Okinawa halkının sağlıklı ve uzun hayat sırrı
Dünyadaki insan ömrünün uzun olduğu bölgelerden biri Akdeniz’de bir İtalyan adası olan Sardunya Adası ve burada İtalyan anakarasına nazaran 6 kat daha fazla 100’ünü devirmiş insan var. Bu bölgelerden bir başkası de Tokyo’nun 800 mil güneyindeki Okinawa takımadaları… Burası en yaşlı bayan nüfusunun bulunduğu ve insanların dünyadaki en uzun manisiz ömür beklentisine sahip olduğu yerdir. Okinawa halkı, daha çok bitki temelli, pirinç ve deniz eserleriyle beslenirken; Sardunya halkı makarna, ekmek üzere tam buğday eserleri ve zerzevat ve meyveyle besleniyor. Münasebetiyle, bu beslenme şekilleri günümüzde önerilen diyetlerden çok farklı ve uzun ömürlülükte ortak bir nokta değil. Ortak noktalardan biri bu bölgelerdeki insanların sahip olduğu hareketli ömür üslubu olabilir. Bilhassa oturup antrenman yapmıyorlar lakin hepsi gün içinde yaşları kaç olursa olsun etkinler. Lakin bu bölgeler için uzun ömürlülükte en kıymetli ortak faktörün toplumsallaşma olduğu söylenebilir: Sardunya adasında, 100 yaşına gelen beşerler, asla günlük hayattan kopmuyor. Yaşlılar, kalabalık aileleriyle birlikte yaşıyor ve çalışmaya devam ediyor. Sardunya adasındaki sıkışık meskenler, iç içe geçmiş sokaklar ve birbiriyle birleşen meydanlar, daima toplumsal etkileşimin sürdürülmesini sağlıyor.

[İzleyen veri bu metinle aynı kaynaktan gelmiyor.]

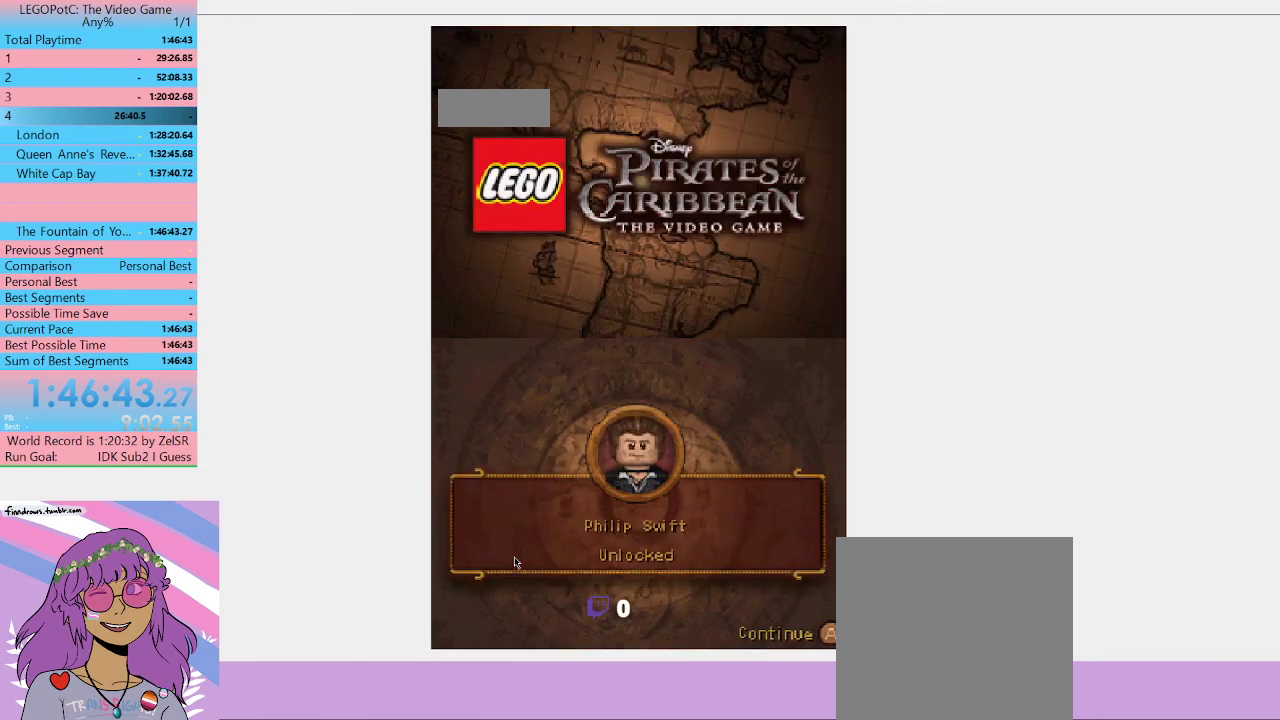
{"buttons": ["B"], "left_stick": "center", "right_stick": "center", "events": [[67, "B", "down"], [133, "B", "up"], [300, "B", "down"]]}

Yaşlılar toplumdan soyutlanmıyor
Okinawa halkının “Moai” ismini verdikleri çok kıymetli bir gelenekleri var. Moai’ye nazaran, çocuklarını, daha küçük yaştan itibaren ömür uzunluğu arkadaş ve birbirlerine takviye olmak üzere bir ortaya getiriyorlar. Şayet bir maoi kümeniz varsa, ömür uzunluğu yanınızda olacak size çok yakın en az 5 arkadaşınız var demektir. Hastalanırsanız, bir aile bireyiniz ölürse, ekonomik külfet yaşarsanız yahut yalnızca biriyle konuşmaya muhtaçlık duyarsanız, maoi arkadaşlarınızın size dayanak olacağını bilirsiniz. Bugün bile, Okinawalıların yaklaşık yarısı bir moai’ye katılıyor ve 100 yaşının üstünde birçok yaşlı, vakit geçirebileceği birçok arkadaşa sahip. Yani Okinawa halkı, yaşlılarını asla toplumdan soyutlamıyor. Ayrıyeten, Okinawa lisanında emeklilik sözü bile yok. Bunun yerine tüm hayatınızı manalı hale getirecek ve “sabah uyanma sebebi” manasına gelen “ikigai” sözü var. İkigai’ye inanan ada halkı, bu hayatı terk edene kadar çalışmaya ve üretmeye devam ediyor. Sonraki gün uyanmak için nedenleri olmasından memnunluk duyduklarından, çalışmaktan da zevk alıyorlar ve hayatlarında gerilime yer yok.